Starting at the line that contains "scientific name: Sarcostemma cynanchoides" and stopping after the line that contains "elevation (m): 1158", put those lines of the records into a numbered list, with blank lines left out.

━━━━━ SUPPLIED DATA

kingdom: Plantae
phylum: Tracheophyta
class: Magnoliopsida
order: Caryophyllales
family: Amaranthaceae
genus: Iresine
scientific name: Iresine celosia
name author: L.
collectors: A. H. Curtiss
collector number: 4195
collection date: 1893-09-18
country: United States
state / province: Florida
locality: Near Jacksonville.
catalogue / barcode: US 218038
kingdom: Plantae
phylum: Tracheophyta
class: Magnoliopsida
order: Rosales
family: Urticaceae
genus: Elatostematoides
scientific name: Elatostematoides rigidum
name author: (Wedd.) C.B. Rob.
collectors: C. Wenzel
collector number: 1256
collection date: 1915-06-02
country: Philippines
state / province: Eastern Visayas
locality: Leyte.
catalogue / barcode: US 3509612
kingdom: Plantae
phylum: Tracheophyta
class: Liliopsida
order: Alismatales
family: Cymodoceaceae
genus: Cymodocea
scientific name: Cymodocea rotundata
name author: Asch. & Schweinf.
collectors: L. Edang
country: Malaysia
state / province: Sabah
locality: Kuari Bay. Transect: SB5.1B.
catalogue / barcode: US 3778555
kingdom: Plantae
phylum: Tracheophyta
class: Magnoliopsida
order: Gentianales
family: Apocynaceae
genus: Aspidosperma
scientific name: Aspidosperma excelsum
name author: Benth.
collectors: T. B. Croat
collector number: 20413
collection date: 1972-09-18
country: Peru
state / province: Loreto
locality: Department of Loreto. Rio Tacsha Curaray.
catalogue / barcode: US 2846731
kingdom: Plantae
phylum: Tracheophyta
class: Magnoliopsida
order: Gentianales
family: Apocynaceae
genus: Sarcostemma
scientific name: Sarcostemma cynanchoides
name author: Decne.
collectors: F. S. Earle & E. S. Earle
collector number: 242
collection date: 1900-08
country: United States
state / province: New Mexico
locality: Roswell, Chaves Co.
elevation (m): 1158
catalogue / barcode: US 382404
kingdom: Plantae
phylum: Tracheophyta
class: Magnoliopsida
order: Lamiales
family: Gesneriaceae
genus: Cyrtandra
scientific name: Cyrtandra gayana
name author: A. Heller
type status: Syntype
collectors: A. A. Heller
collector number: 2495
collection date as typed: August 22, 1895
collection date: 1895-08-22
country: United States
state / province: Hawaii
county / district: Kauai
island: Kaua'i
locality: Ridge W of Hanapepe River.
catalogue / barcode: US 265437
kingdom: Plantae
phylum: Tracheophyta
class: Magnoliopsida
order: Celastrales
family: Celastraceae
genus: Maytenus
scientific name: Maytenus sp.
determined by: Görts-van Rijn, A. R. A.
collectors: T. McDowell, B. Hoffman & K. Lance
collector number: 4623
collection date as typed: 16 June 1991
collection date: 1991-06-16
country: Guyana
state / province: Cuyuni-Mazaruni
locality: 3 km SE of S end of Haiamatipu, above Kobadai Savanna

━━━━━━━━━━

- _EXPECTED ANSWER_
1. scientific name: Sarcostemma cynanchoides
2. name author: Decne.
3. collectors: F. S. Earle & E. S. Earle
4. collector number: 242
5. collection date: 1900-08
6. country: United States
7. state / province: New Mexico
8. locality: Roswell, Chaves Co.
9. elevation (m): 1158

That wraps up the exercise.